(Stored records)
────────────────────────────────────────

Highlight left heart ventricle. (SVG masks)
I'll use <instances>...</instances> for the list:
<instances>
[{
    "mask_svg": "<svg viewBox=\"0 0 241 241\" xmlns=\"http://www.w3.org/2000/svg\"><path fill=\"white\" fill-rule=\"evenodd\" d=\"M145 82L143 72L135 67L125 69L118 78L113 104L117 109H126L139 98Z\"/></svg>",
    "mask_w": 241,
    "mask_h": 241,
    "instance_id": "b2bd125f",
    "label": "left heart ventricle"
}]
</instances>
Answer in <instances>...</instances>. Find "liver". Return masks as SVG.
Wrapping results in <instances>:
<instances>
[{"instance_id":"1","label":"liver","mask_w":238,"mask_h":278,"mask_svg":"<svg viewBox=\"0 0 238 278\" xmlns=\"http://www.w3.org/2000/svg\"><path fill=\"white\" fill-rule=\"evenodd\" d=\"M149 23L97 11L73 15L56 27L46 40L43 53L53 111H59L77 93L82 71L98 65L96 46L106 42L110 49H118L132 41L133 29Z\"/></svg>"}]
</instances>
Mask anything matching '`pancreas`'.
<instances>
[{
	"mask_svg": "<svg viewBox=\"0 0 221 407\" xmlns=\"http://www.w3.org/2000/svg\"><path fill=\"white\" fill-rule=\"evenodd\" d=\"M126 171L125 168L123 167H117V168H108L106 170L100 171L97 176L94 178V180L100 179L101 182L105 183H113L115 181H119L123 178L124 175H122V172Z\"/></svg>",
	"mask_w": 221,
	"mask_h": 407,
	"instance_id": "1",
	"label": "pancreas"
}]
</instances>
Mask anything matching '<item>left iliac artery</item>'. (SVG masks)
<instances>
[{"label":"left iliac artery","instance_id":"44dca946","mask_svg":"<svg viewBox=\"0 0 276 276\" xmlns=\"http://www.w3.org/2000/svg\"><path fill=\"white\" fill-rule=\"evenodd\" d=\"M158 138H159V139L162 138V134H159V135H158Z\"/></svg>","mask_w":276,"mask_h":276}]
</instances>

────────────────────────────────────────

● **INSTRUCTIONS TO FOLLOW**
Copy out the rows again, swapping "Mask anything matching" for "Outline everything matching" and changing nothing else.

● **EXPECTED ANSWER**
Highlight left heart ventricle. (SVG masks)
I'll use <instances>...</instances> for the list:
<instances>
[{
    "mask_svg": "<svg viewBox=\"0 0 241 241\" xmlns=\"http://www.w3.org/2000/svg\"><path fill=\"white\" fill-rule=\"evenodd\" d=\"M145 82L143 72L135 67L125 69L118 78L113 104L117 109H126L139 98Z\"/></svg>",
    "mask_w": 241,
    "mask_h": 241,
    "instance_id": "b2bd125f",
    "label": "left heart ventricle"
}]
</instances>
Answer in <instances>...</instances>. Find "liver". Return masks as SVG.
Wrapping results in <instances>:
<instances>
[{"instance_id":"1","label":"liver","mask_w":238,"mask_h":278,"mask_svg":"<svg viewBox=\"0 0 238 278\" xmlns=\"http://www.w3.org/2000/svg\"><path fill=\"white\" fill-rule=\"evenodd\" d=\"M149 23L97 11L73 15L56 27L46 40L43 53L53 111H59L77 93L82 71L98 65L96 46L106 42L110 49H118L132 41L133 29Z\"/></svg>"}]
</instances>
Outline everything matching '`pancreas`'.
<instances>
[{
	"mask_svg": "<svg viewBox=\"0 0 221 407\" xmlns=\"http://www.w3.org/2000/svg\"><path fill=\"white\" fill-rule=\"evenodd\" d=\"M126 171L125 168L123 167H117V168H108L106 170L100 171L97 176L94 178V180L100 179L101 182L105 183H113L115 181H119L123 178L124 175H122V172Z\"/></svg>",
	"mask_w": 221,
	"mask_h": 407,
	"instance_id": "1",
	"label": "pancreas"
}]
</instances>
Outline everything matching '<item>left iliac artery</item>'. (SVG masks)
<instances>
[{"label":"left iliac artery","instance_id":"44dca946","mask_svg":"<svg viewBox=\"0 0 276 276\" xmlns=\"http://www.w3.org/2000/svg\"><path fill=\"white\" fill-rule=\"evenodd\" d=\"M158 138H159V139L162 138V134H159V135H158Z\"/></svg>","mask_w":276,"mask_h":276}]
</instances>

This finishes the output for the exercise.